Banks not working hard enough to compete for customers, says regulator

Out-Law News | 26 Oct 2015 | 11:37 am | 2 min. read

Low levels of customer switching mean that high street banks are put under very little pressure to compete for customers, the Competition and Markets Authority (CMA) has found.

The UK's competition regulator has ruled out breaking up the biggest banks to improve competition for personal current account (PCA) and small business banking customers. Its provisional remedies, published as part of its ongoing investigation into the £16 billion market, are instead based around giving customers "control", it said.

Banks could instead be required to prompt customers to think about switching at certain 'trigger points', such as service outages or changes to account terms and conditions, the CMA said. It could also recommend upgrading Midata, the government-backed open banking data initiative, and require the industry to fund a "widespread and sustained" advertising campaign promoting the seven-day Current Account Switching Service (CASS), according to the regulator's provisional report.

"We think customers need to be put in charge of their banking," said Alasdair Smith, who is chairing the CMA's market investigation.

"Despite some encouraging developments, particularly in the shape of challengers that have entered the market in recent years, for too long banks have been able to sit back and take their existing customers for granted … We are considering a series of measures that will have a far-reaching impact on how banks operate and will empower accountholders to search for and switch to the account that suits them," he said.

Separately, the UK government has begun a public consultation exercise through which it intends to gather information about customers' experiences switching bank accounts and energy and telecommunications suppliers. Switching should be free for consumers in most cases and should only require the customer to deal with their new supplier; while customers should also be given access to consumption or transaction data in a format they can take to price comparison sites, according to the government's new 'principles' for switching.

The CMA began looking at competition between banks providing PCAs and SME banking services in July 2014, prompted by the results of a joint market study conducted with the Financial Conduct Authority (FCA).
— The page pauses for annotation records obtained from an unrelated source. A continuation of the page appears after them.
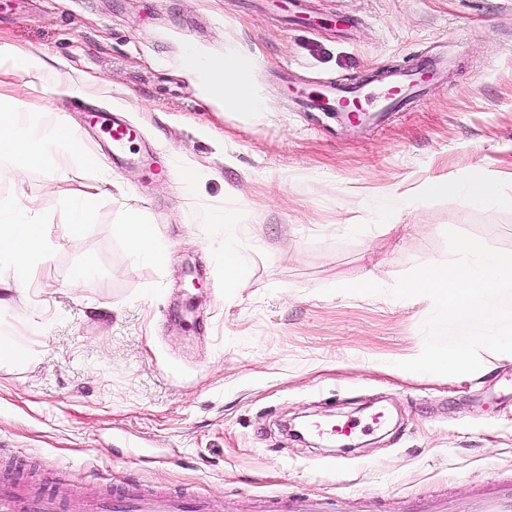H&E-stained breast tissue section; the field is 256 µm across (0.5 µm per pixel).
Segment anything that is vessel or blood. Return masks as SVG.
Masks as SVG:
<instances>
[{"mask_svg":"<svg viewBox=\"0 0 512 512\" xmlns=\"http://www.w3.org/2000/svg\"><path fill=\"white\" fill-rule=\"evenodd\" d=\"M447 61L433 64L410 59L391 71L384 84L370 88L364 84L329 83L324 92L311 98V108L336 113L351 128L382 125L390 113L399 111L419 96L424 85L436 79ZM91 127L99 129L112 145V155L124 157L139 140L138 130L121 116L109 112L88 113ZM223 501L189 492L136 494L110 490L88 496L86 512H224ZM56 498L38 488L9 479L0 481V512H62ZM259 512H355L346 499H311L283 495L260 506ZM425 512H512V484L491 482L469 503L455 506L436 501Z\"/></svg>","mask_w":512,"mask_h":512,"instance_id":"1","label":"vessel or blood"}]
</instances>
The regulators were concerned about low levels of switching by customers despite low satisfaction levels, and the high market shares held by a small number of providers.

Its in-depth investigation found that consumers remained reluctant to switch their current accounts to a new provider despite the existence of CASS; perceiving it as "complicated, time-consuming and risky". Only 3% of consumers switched PCA provider in 2014, while 57% have been with their current provider for more than 10 years and 37% for more than 20 years, the CMA said. The problems were even more pronounced among SMEs, which in 50% of cases chose the bank with which they held a PCA and in 90% of cases remained with the same provider even after the initial free banking period came to an end, according to the CMA.

PCA holders could save an average of £70 a year by switching provider, while those with heavy overdrafts could save up to £260 per year, the CMA said. It said that banks should do more to raise public awareness about the ease of switching through CASS, while SMEs could benefit from a dedicated bank account price comparison website and better sharing of information between credit reference agencies, banks and financial advisers.

"The interesting thing to come out of the CMA was that although the facilities and the technology are available to allow switching of bank accounts, very few people appear to be actually using them," said competition law expert Robert Eriksson of Pinsent Masons, the law firm behind Out-Law.com.

"We know that both at EU and UK level, policymakers are keen to drive more competition and innovation in banking. This can be seen from the recent Payment Services Directive 2 and HM Treasury proposals on opening up bank data to customers. The real question remains over how to prompt consumers to use the underlying services," he said.

The CMA intends to develop its proposed remedies through discussions with the banks and other interested parties over the coming months. It will publish its final report in May 2016, it said.